虫歯が広がって歯髄まで進行すると、歯髄を抜く治療(歯の神経を抜く治療)が必要です。
しかし、歯髄を失った歯は、栄養や酸素を供給できないため、もろくなってしまいます。
歯髄を失った歯の歯髄を再生させる治療に「親知らず」や「乳歯」などの不用歯を活用することができます。
歯の内部の「歯髄幹細胞」を採取、培養し、歯髄を失った歯に移植して、歯髄を再生させる歯髄再生治療の適用ができるようになりました。
歯髄幹細胞の特徴
幹細胞は、さまざまな組織の細胞に分化できる能力と同じ細胞を増やすことができる能力があります。
そのため、さまざまな細胞を生み出す能力があります。
幹細胞は、歯髄だけでなく、臍帯血、骨髄、脂肪組織などの多くの場所に存在します。
その中でも、歯の内部にある歯髄幹細胞は、固いエナメル質に守られているため、外部からの刺激が受けにくく、細胞が傷つきにくいと考えられています。
また、ほかの幹細胞と比較して、血管や神経に分化しやすいことが分かっています。
アエラスバイオの歯髄幹細胞バンク
永久歯の生え変わりの乳歯や抜歯が必要だった親知らずは、今までほとんど活用されることがありませんでした。
しかし、「バンク保管」という選択肢を選ぶことができるようになりました。
歯の内部には、神経や血管を含む「歯髄」があり、この歯髄の中には、組織を再生させる「歯髄幹細胞」があります。

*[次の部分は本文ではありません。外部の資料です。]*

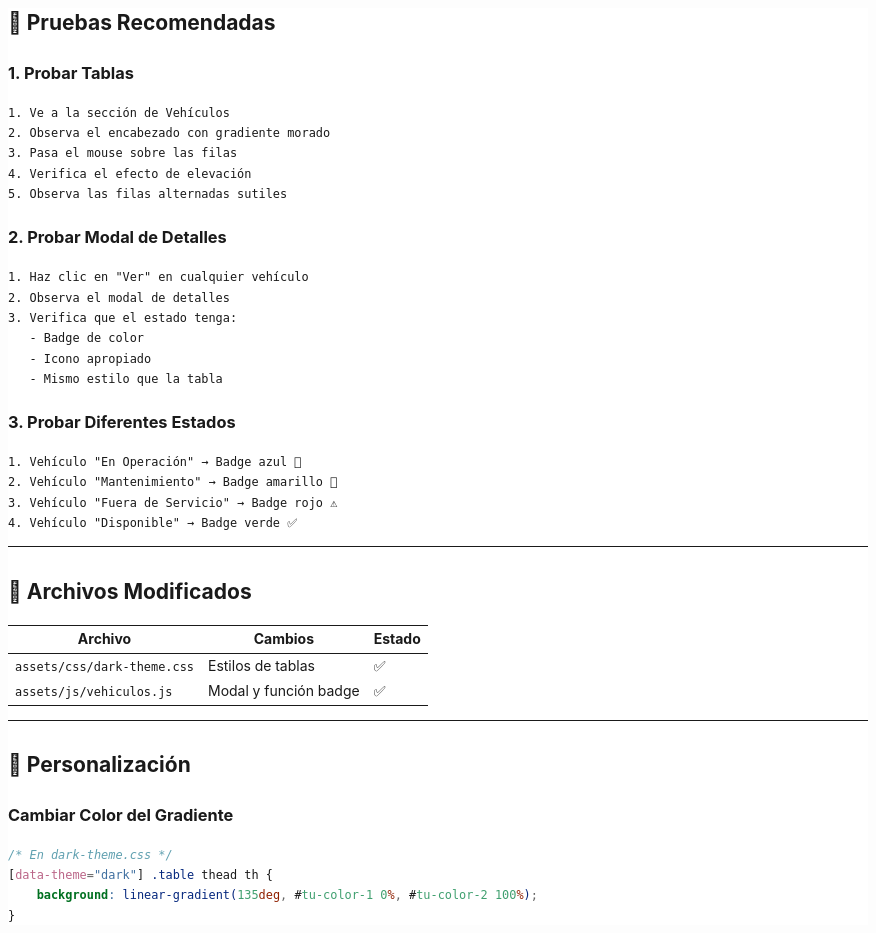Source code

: 
## 🧪 Pruebas Recomendadas

### 1. Probar Tablas
```
1. Ve a la sección de Vehículos
2. Observa el encabezado con gradiente morado
3. Pasa el mouse sobre las filas
4. Verifica el efecto de elevación
5. Observa las filas alternadas sutiles
```

### 2. Probar Modal de Detalles
```
1. Haz clic en "Ver" en cualquier vehículo
2. Observa el modal de detalles
3. Verifica que el estado tenga:
   - Badge de color
   - Icono apropiado
   - Mismo estilo que la tabla
```

### 3. Probar Diferentes Estados
```
1. Vehículo "En Operación" → Badge azul 🚛
2. Vehículo "Mantenimiento" → Badge amarillo 🔧
3. Vehículo "Fuera de Servicio" → Badge rojo ⚠️
4. Vehículo "Disponible" → Badge verde ✅
```

---

## 📁 Archivos Modificados

| Archivo | Cambios | Estado |
|---------|---------|--------|
| `assets/css/dark-theme.css` | Estilos de tablas | ✅ |
| `assets/js/vehiculos.js` | Modal y función badge | ✅ |

---

## 🎨 Personalización

### Cambiar Color del Gradiente

```css
/* En dark-theme.css */
[data-theme="dark"] .table thead th {
    background: linear-gradient(135deg, #tu-color-1 0%, #tu-color-2 100%);
}
```
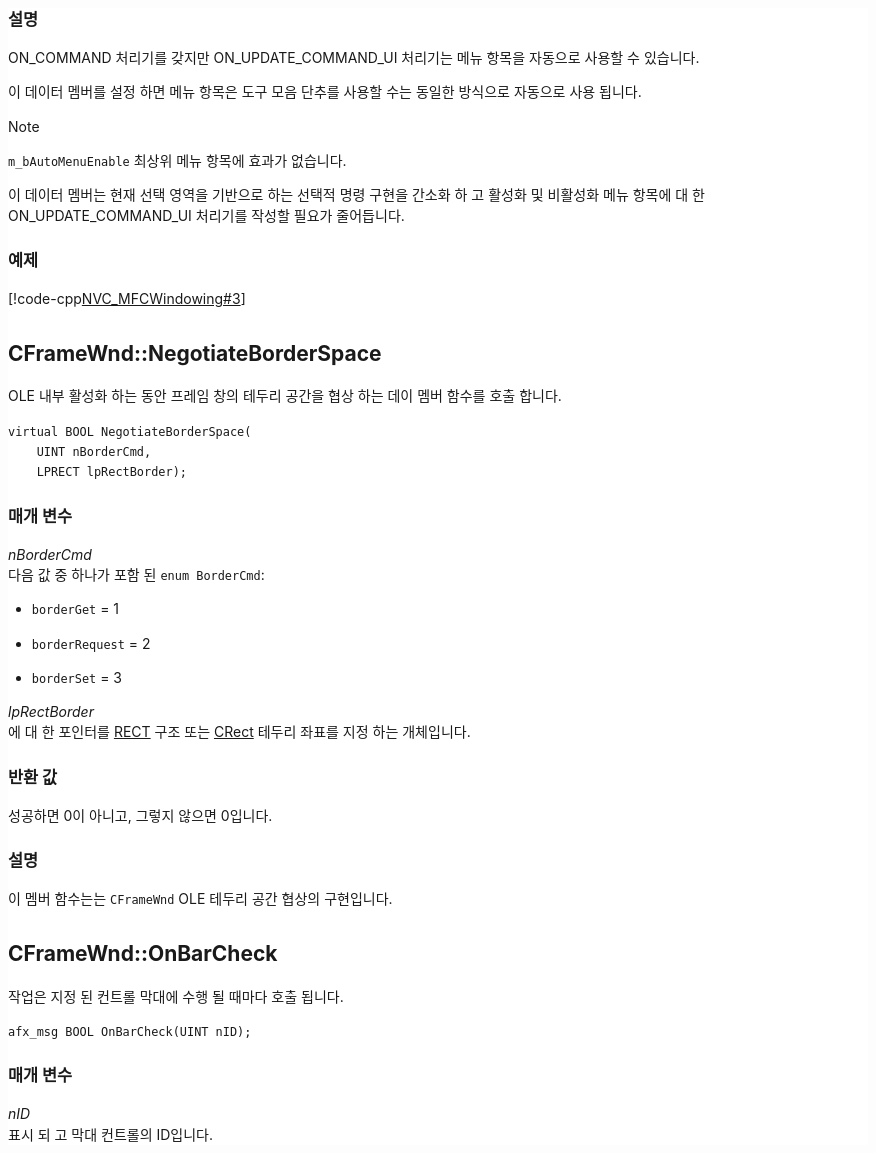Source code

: ### <a name="remarks"></a>설명  
 ON_COMMAND 처리기를 갖지만 ON_UPDATE_COMMAND_UI 처리기는 메뉴 항목을 자동으로 사용할 수 있습니다.  
  
 이 데이터 멤버를 설정 하면 메뉴 항목은 도구 모음 단추를 사용할 수는 동일한 방식으로 자동으로 사용 됩니다.  
  
> [!NOTE]
> `m_bAutoMenuEnable` 최상위 메뉴 항목에 효과가 없습니다.  
  
 이 데이터 멤버는 현재 선택 영역을 기반으로 하는 선택적 명령 구현을 간소화 하 고 활성화 및 비활성화 메뉴 항목에 대 한 ON_UPDATE_COMMAND_UI 처리기를 작성할 필요가 줄어듭니다.  
  
### <a name="example"></a>예제  
 [!code-cpp[NVC_MFCWindowing#3](../../mfc/reference/codesnippet/cpp/cframewnd-class_3.cpp)]  
  
##  <a name="negotiateborderspace"></a>  CFrameWnd::NegotiateBorderSpace  
 OLE 내부 활성화 하는 동안 프레임 창의 테두리 공간을 협상 하는 데이 멤버 함수를 호출 합니다.  
  
```  
virtual BOOL NegotiateBorderSpace(
    UINT nBorderCmd,  
    LPRECT lpRectBorder);
```  
  
### <a name="parameters"></a>매개 변수  
 *nBorderCmd*  
 다음 값 중 하나가 포함 된 `enum BorderCmd`:  
  
- `borderGet` = 1  
  
- `borderRequest` = 2  
  
- `borderSet` = 3  
  
 *lpRectBorder*  
 에 대 한 포인터를 [RECT](../../mfc/reference/rect-structure1.md) 구조 또는 [CRect](../../atl-mfc-shared/reference/crect-class.md) 테두리 좌표를 지정 하는 개체입니다.  
  
### <a name="return-value"></a>반환 값  
 성공하면 0이 아니고, 그렇지 않으면 0입니다.  
  
### <a name="remarks"></a>설명  
 이 멤버 함수는는 `CFrameWnd` OLE 테두리 공간 협상의 구현입니다.  
  
##  <a name="onbarcheck"></a>  CFrameWnd::OnBarCheck  
 작업은 지정 된 컨트롤 막대에 수행 될 때마다 호출 됩니다.  
  
```  
afx_msg BOOL OnBarCheck(UINT nID);
```  
  
### <a name="parameters"></a>매개 변수  
 *nID*  
 표시 되 고 막대 컨트롤의 ID입니다.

この歯髄幹細胞を採取して、保管しておき、未来の自分や家族の再生治療が必要になった際に利用できるように保管しておくのが「バンク保管」です。
対象になる歯とは?
基本的に、バンクに保管できる歯は虫歯や感染していない健康な歯になります。
具体的には以下のような歯がバンクに保管できます。
- 永久歯に生え変わる乳歯
- 抜歯が必要になった親知らず
- 矯正のスペースが必要な時に抜歯する歯
アエラスバイオ歯髄幹細胞バンクに預けるためには?
バンクの契約をした後、アエラバイオと提携している歯科クリニックで抜歯をするだけで歯髄幹細胞を保管することができます。
入院など、特別なことは必要ありません。
通常の抜歯と同様に、当日は激しい運動を避け、腫れや出血がしやすくなるため、飲酒を控えていただく必要はありますが、翌日から日常生活を送ることが可能です。
バンク保管の流れ
バンク保管について申込から実施までは以下のような流れで実施します。
STEP1 申し込みと契約
事前にバンクの申し込みをし、契約をします。
STEP2 抜歯
抜歯の予約をして、アエラバイオと提携している歯科クリニックで抜歯をします。
抜いた歯は、CPC(歯髄細胞培養センター)に送られます。
STEP3 歯髄細胞の採取及び培養
歯髄組織の採取・歯髄幹細胞、残存質、象牙質の組織を凍結します。
STEP4 保管開始
保管が開始されます。
歯髄再生治療の4つのメリット
現在、アエラスバイオ歯髄幹細胞バンクで保管した歯髄幹細胞だけが、歯髄再生治療に利用することができます。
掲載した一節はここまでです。